The epitome of busy
Published 4:54 am Wednesday, July 12, 2006
Story and photo by Lydia Grimes
Connie Rush stays busy - from home schooling to catering to knitting, she has her hands full.
Rush is a teacher who has turned her training toward educating her own children.
She not only teaches her children, but she is also the administrator of Cornerstone Christian School, the local home schooling program. The school is made up of the children of seven families in the area who have chosen to home school their children.
She began home schooling when her daughter, Allie, was in the first grade.
Cornerstone follows the same schedule as the public school.
Rush was born in Brewton while her parents, Gene and Nora Frazier, were living in East Brewton. She has an older brother, Tony Frazier, who is the Alabama state veterinarian, and a younger sister, Cami, who is a nurse anesthetist in Atlanta.
The family lived in East Brewton, and the children attended school at W.S. Neal. Rush attended North Brewton School for the tenth grade, but was soon back at W.S. Neal where she graduated in 1980. She was in the honor society and several other organizations. Her whole family was talented musicians and she played the clarinet in the band in high school. Her parents, along with their pastor's wife, made up a trio of singers who sang in churches and different functions.
When Rush was about 12 years old, she made her debut into the singing group.
Rush got some early training in motherhood and teaching. When Rush was about 13 years old, her sister Cami was born, and the older children were very proud of her. They felt as if it was their job to entertain the new baby with their singing and playing.
This ended when Cami got old enough to read and write. Cami wrote her mother a note and told her she was tired of having two mamas and two daddies.
After graduating from high school, Rush entered Jefferson Davis Community College.
After attending JDCC, she transferred to Auburn University and graduated in the spring of 1985 with a double major in health education and biology.
College not only gave her an education, it also introduced her to her future husband, Dru Rush, who was from Clay County. After graduation they were married and when a position for in the county extension service came open in Escambia County, he took the job and the couple moved to Brewton.
She taught eighth grade science at Escambia County Middle School from 1985 to 1990. When an opening became available in Brewton, she took on the seventh grade at Brewton Middle School and taught there for three years.
Allie was born in 1992, and Rush faced what most working mothers face. She was missing her baby.
The second child, Connor, was born in 1995. That same year Dru quit the extension service and took a job at Delta and Pine Land Company as a cotton specialist, producing cottonseed. He also moved his office into his home.
He now travels often, and with the children being in the home schooling program, they travel with him sometimes.
He also has a love of cooking and it has brought on a whole new business. His father brought some large drums home with him when he retired from ARP.

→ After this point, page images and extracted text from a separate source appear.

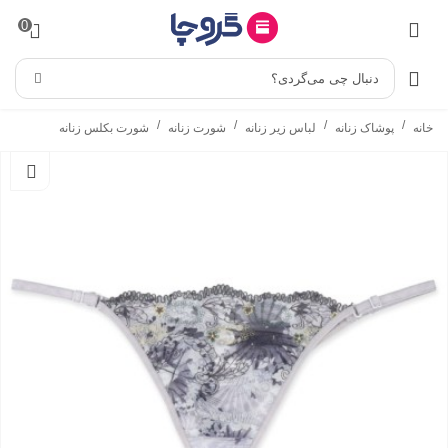
0
دنبال چی می‌گردی؟
/
/
/
/
خانه
پوشاک زنانه
لباس زیر زنانه
شورت زنانه
شورت بکلس زنانه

Dru made a grill out of the drums and soon had a thriving business going. The family got involved in the cooking and now run the “Pig Daddy's” barbecue using Dru's special sauce.

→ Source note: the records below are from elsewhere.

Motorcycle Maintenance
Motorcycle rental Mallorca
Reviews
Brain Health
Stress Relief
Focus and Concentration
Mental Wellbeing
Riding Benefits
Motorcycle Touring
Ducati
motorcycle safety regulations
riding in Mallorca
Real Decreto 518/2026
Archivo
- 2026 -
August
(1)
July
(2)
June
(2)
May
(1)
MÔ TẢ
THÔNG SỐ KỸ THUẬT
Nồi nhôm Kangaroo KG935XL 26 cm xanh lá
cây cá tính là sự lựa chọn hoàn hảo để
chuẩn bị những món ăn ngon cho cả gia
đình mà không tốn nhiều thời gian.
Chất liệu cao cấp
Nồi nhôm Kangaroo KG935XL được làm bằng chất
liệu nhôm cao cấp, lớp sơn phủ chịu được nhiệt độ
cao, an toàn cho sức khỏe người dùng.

The barbecue business has kept the family pretty busy. They set up in downtown Brewton every other weekend and cater a lot of events for large companies such as NDI and Hyundai.
The also did their part in bringing food to the hurricane victims in Mississippi by going on several occasions to Waveland to distribute hot food.
The Rush family is very involved with their church and its activities. They support their church and work very hard in it.
Along with her friend Becky Jordan, Connie has started another ministry.
They got together and formed a Prayer Shawl Ministry. This is a ministry done by getting together and knitting shawls and praying at the same time. They even continue the praying and knitting at home when they sit down to do the work. The idea is to make a shawl for someone, usually using the knit three, pearl three to represent the Trinity. The members meet every other Monday at Cornerstone Church and knit and pray for an individual. When the shawl is completed, it is given to the person who has been prayed for. Rush said that they would welcome anyone who felt like sitting, praying and knitting at the same time.
The church is a very big part of her life. She is very active in most of the events going on there.
She is never without something to do. The family lives on Appleton Road in a large home. She loves to cook and has a rather large cookbook collection. She also is quite good at smocking and keeps a project going most of the time.
Rush may be a stay-at-home mother, but she keeps herself very busy with all the things with which she is involved.